Two steps forward one step back.

British sports governing bodies are under mounting pressure to reform their policies after world swimming banned transgender athletes who reached male puberty from elite women’s events.

Although the policy could have been passed just by Fina’s executive bureau, endorsement was sought from national governing bodies at an extraordinary general congress in Budapest ahead of the World Swimming Championships.

More than 70 per cent of governing bodies agreed, with 15.3 per cent against, and 13.1 per cent who abstained.

Those are the forward. Now the back.

The International Cycling Union (UCI) announced a new policy on Thursday, opting to allow transgender women to compete if they have gone through puberty provided their testosterone has been suppressed to below 2.5nmol per litre for at least two years. That would potentially mean Welsh cyclist Emily Bridges could still compete in women’s events at the Paris Olympics in 2024.

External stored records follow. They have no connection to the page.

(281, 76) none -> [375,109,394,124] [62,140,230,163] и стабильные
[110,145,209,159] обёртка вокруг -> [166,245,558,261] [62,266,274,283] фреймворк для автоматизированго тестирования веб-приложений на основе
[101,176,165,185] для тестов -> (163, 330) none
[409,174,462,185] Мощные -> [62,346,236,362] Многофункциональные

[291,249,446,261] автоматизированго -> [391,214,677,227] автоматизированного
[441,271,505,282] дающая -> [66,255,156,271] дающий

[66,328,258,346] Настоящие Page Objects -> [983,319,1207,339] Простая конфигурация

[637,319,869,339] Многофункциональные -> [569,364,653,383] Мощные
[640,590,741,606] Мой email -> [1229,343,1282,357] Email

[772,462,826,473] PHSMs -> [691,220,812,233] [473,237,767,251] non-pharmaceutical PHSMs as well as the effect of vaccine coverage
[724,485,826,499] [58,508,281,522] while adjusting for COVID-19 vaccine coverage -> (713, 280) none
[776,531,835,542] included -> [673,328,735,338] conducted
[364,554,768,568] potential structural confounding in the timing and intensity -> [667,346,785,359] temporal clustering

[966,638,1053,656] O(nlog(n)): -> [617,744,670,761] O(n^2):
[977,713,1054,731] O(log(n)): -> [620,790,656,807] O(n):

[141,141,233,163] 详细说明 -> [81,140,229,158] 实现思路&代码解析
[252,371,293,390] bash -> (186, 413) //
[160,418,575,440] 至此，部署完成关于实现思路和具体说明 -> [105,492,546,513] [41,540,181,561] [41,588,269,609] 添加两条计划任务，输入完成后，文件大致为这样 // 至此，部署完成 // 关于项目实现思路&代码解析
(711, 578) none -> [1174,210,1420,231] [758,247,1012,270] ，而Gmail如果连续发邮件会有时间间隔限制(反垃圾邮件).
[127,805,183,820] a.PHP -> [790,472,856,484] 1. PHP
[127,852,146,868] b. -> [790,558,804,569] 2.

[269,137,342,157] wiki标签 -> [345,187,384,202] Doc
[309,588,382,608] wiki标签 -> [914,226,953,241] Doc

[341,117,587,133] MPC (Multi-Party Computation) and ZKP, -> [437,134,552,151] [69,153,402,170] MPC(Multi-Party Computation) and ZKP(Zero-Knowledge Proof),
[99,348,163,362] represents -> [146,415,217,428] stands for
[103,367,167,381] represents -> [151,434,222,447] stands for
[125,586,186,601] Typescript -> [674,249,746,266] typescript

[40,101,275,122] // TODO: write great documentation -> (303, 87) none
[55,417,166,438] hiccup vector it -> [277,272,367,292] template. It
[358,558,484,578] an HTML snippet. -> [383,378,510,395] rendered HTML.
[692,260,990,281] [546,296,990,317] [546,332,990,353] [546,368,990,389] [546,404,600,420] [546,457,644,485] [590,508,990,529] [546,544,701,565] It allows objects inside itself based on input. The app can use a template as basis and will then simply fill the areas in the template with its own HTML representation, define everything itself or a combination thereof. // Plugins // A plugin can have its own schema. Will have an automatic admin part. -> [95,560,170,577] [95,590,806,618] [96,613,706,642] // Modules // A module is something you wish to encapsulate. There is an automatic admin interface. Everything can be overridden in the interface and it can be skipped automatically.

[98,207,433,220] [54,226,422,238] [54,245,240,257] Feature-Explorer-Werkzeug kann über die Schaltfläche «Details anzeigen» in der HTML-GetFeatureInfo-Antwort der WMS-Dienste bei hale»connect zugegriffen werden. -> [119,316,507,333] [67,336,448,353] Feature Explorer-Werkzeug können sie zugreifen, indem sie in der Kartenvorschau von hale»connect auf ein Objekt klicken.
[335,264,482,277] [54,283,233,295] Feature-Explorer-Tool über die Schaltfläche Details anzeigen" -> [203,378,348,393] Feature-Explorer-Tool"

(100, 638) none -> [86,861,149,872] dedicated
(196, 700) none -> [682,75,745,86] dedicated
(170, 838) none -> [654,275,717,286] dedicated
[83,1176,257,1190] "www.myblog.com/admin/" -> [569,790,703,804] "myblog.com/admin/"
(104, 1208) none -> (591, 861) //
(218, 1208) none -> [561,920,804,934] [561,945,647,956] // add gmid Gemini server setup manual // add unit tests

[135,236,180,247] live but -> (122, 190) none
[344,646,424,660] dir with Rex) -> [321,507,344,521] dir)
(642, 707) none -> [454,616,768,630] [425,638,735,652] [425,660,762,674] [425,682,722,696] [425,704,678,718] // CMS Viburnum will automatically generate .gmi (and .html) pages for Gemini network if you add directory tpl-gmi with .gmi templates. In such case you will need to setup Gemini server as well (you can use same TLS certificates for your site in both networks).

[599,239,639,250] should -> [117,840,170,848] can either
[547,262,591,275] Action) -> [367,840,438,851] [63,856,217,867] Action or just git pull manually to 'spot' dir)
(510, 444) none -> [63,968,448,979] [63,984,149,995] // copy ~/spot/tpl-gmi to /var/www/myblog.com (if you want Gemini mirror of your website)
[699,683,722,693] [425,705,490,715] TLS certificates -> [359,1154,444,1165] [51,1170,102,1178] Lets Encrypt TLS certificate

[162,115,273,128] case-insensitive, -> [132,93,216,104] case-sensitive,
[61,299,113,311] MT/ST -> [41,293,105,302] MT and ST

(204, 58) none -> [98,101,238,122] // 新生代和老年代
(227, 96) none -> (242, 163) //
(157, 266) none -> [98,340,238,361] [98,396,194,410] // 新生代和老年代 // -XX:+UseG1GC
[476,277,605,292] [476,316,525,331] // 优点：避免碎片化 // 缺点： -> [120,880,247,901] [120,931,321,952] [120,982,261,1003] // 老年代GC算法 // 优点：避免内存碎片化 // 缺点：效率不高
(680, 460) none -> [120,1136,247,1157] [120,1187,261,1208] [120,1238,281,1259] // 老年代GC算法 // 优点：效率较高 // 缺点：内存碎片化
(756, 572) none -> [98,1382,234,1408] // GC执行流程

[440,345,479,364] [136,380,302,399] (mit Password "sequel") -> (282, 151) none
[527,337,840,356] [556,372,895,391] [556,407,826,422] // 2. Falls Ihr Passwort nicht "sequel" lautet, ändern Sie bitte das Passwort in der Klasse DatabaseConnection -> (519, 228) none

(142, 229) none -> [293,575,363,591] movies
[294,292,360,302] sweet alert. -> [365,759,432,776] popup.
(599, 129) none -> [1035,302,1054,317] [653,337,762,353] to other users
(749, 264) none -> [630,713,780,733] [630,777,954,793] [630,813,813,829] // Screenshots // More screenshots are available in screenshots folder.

That’s a crap new policy. Puberty gives male people a whole slew of permanent advantages, that don’t go away with later puberty suppression. This has been pointed out some 90 billion times over the past couple of years so surely it should have sunk in by now.

Cycling’s decision to reduce its limit still faced a backlash from campaigners, who believe that crucial physical advantages remain after puberty even if testosterone has been suppressed.

They don’t “believe” it, they know it. They recognize it. It’s a fact.

British swimmer Sharron Davies, who was denied Olympic gold in 1980 by state-sponsored doping in East Germany, called on other sports to follow swimming’s lead.

“All the sports should be doing this,” she said. “I can’t tell you how proud I am of my sport for doing the science, asking the athletes/coaches, and standing up for fair sport. Biological females deserve the same opportunities of success in sport as their male counterparts.” 

All the sports should be doing this. Now.